Study text:
*** Begin section ***
DAQ Testing/20181217

From PREX Wiki
Revision as of 16:41, 20 December 2018 by Cameronc (talk | contribs)
Jump to navigationJump to search

Back to Main Page >> DAQ Documentation Portal >> DAQ Testing >> DAQ Commissioning Notes

Previous Day of Testing << >> Next Day of Testing

December 17th, 2018 Testers: Cameron

Goals

  • Test ET deadtime with et_monitor C++ executable, perform data flow stress tests at 30 Hz and accidental deadtime from bridge slowness at 1kHz

ET Deadtime

See also ET Bridge overview

This is what I did to perform precise and comprehensive tests of the ET deadtime at 30 Hz and 1 kHz:

  • Use 30 Hz injector quartet helicity signals
  • Modify default chunk and queue sizes for testing:
    • set ~/bin/ETbridge_bgr queue to 1 (-q parameter, was 10,000 from previous tests)
    • set ET bridge blocking on (remove -nb parameter)
    • set ET bridge chunk size to 100 (default value = 100, with -c parameter)
*** End section ***
Recorded data:
*** Begin section ***
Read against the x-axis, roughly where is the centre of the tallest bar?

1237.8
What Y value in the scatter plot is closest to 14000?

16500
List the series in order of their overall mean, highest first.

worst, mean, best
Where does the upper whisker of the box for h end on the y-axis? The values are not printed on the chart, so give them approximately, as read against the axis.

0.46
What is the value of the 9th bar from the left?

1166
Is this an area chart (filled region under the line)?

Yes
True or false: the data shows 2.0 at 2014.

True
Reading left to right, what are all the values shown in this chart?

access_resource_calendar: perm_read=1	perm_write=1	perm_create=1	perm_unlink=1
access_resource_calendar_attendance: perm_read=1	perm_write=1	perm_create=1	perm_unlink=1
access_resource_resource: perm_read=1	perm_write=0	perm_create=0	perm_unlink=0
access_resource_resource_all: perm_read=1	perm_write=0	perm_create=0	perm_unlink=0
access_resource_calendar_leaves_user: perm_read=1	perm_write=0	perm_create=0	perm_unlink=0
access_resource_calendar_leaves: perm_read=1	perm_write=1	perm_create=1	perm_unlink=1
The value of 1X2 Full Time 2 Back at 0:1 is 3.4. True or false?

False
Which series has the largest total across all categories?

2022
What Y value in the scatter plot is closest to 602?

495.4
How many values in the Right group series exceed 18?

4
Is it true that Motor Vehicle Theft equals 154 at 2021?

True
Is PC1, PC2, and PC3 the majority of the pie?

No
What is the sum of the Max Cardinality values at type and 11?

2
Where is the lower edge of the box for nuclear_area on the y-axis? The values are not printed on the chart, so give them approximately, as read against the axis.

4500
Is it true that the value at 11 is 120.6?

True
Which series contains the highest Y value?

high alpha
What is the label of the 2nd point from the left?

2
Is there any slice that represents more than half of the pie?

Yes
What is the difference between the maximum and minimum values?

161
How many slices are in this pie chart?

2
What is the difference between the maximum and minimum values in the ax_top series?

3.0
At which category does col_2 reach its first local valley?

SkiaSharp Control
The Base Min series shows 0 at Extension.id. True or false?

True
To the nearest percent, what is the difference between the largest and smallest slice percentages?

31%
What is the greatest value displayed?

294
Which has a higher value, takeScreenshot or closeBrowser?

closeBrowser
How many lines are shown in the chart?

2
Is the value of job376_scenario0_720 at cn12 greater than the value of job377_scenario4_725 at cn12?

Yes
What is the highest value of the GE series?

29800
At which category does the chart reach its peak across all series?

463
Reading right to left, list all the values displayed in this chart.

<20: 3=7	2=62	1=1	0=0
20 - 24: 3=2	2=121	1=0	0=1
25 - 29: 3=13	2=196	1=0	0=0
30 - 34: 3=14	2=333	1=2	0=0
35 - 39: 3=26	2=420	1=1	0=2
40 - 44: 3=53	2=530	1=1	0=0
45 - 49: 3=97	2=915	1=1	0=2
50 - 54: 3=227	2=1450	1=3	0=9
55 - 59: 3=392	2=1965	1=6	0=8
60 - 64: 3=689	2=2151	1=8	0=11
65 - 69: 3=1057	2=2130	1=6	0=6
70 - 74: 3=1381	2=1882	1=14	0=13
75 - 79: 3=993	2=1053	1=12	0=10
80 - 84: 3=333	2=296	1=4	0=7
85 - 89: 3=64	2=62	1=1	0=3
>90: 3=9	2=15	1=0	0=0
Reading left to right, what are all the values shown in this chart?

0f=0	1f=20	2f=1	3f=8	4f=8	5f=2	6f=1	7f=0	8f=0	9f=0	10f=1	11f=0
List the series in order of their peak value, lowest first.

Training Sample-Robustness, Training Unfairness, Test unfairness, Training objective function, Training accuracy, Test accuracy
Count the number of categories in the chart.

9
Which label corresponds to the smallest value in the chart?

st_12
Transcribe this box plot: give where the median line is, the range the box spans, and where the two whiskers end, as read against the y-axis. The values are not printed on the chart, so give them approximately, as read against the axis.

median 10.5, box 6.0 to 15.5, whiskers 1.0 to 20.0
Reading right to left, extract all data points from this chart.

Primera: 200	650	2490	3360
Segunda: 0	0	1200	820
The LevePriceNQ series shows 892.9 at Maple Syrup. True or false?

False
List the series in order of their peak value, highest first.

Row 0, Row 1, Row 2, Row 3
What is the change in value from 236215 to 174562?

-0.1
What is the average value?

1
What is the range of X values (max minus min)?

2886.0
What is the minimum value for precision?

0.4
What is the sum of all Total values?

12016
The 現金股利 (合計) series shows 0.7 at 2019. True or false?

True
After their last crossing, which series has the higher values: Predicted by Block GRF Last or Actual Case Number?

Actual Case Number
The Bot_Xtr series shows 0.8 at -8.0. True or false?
*** End section ***
Exercises:
A - Answer these questions using the DAQ testing page:
(i) Who is named as the tester for December 17th, 2018?
(ii) What value was the ET bridge chunk size set to?
(iii) What was the ETbridge_bgr queue value from previous tests?
B - Reproduce the listing verbatim, from its first line through the line containing "List the series in order of their overall".

Solved tasks:
A -
(i) Cameron
(ii) 100
(iii) 10,000

B -
Read against the x-axis, roughly where is the centre of the tallest bar?

1237.8
What Y value in the scatter plot is closest to 14000?

16500
List the series in order of their overall mean, highest first.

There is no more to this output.